Peltz Gallery

August 9, 2022
Exhibition

Founded in 2013 thanks to the generosity of Elizabeth and Daniel Peltz, Peltz Gallery is home to artists, researchers, and art enthusiasts from the the world over. Their exhibitions, which take place at the Birkbeck School of Arts in Bloomsbury, combine creative activity with academic study and are inspired by cultural issues.

Peltz Gallery is housed within Birkbeck's School of Arts on Gordon Square in Bloomsbury, London. Their exhibitions highlight the School's professors' and postgraduates' creative, multidisciplinary, experimental research, as well as the work of emerging and established artists from the UK and beyond, thus bringing uncommon and underexplored issues to the public's attention.

Some of the Peltz's recent exhibitions include Refugees, Newcomers, Citizens: Migration Stories from Picture Post, 1938-56, Leonardo da Vinci and Perpetual Motion: Visualizing Impossible Machines, and Art at the Frontier of Film Theory: Laura Mulvey and Peter Wollen. This years exhibition was named Mending the Psyche: Art as Reparation. It focused on the effects of grief on the individual as well as the continual process of mourning after a loss.

Inside the Gallery

The Gallery has grown from strength to strength since its inception, with a diverse schedule of exhibitions and events. They are getting a reputation for delving into the important role of visual art in controversial political and historical issues, as well as humanitarian issues.

Mending the Psyche: Art as Reparation set out to show the reparative impacts of art on the self, emphasizing creativity as means of healing as an entity, challenging the socially manufactured narrative of sorrow as a time-limited experience. This relationship is illustrated through the personal adventures of artists Fay Ballard and Judy Goldhill.

Fay's drawings span the evolution of her work, from early plant renderings through a ten-year quest for her missing mother, who died in 1964, to recent circle drawings picked from a wider series of over fifty. Following journeys to Morocco and Iran in 2019, these paintings were created to represent the prospect of some sort of resolution or becoming after meeting her mother again.

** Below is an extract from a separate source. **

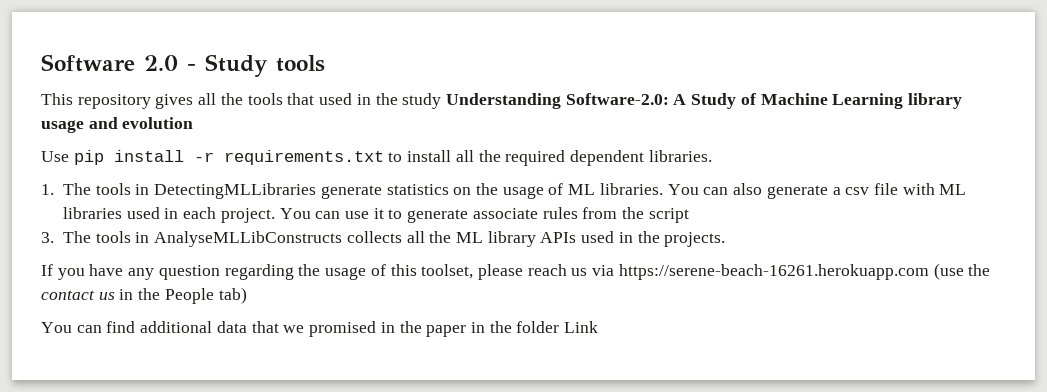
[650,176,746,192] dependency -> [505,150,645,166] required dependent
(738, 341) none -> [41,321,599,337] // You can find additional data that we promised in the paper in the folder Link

Cabbage Leaf Art Portrait by Fay

Judy's Earth-Inspired Artworks

On the other hand, Judy's most recent images and videos focus on fundamental themes, ranging from deathbed experiences to the makeup of the planet itself. They're all about state changes, both in the body and in the earth's volcanic material. Her subjects here span from her father's ultimate sickness and death in an iron lung- symbolized as disembodied breath - the sounds and images of which she was affected by when she was one year old; to the fantastically distant light and gas conveyed over interstellar space.

Judy Goldhill's Breath

Both artists' creative journeys reveal the evolving nature of sorrow and the numerous ways in which art allows the bereaved person to interact with their experience. Their works, both implicitly and explicitly, explore pain on a personal and global scale, entwined with technological advancement, empire and war, the domestic and the cosmic.

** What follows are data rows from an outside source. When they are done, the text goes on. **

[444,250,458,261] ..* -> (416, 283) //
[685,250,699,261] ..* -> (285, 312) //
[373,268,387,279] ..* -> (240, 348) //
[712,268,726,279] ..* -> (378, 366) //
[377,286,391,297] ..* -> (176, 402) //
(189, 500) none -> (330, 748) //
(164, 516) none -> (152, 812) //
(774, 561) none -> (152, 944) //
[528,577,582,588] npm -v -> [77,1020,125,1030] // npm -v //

I was definitely fascinated by the way that the artists were able to combine their artistic practice with their personal journeys. I can only imagine that it would have been difficult for them to express their personal loss and grief in a way that would not have been clouded by their self-importance. However, I believe their works are beautiful, nuanced, and thoughtful, and I look forward to seeing what they will create next.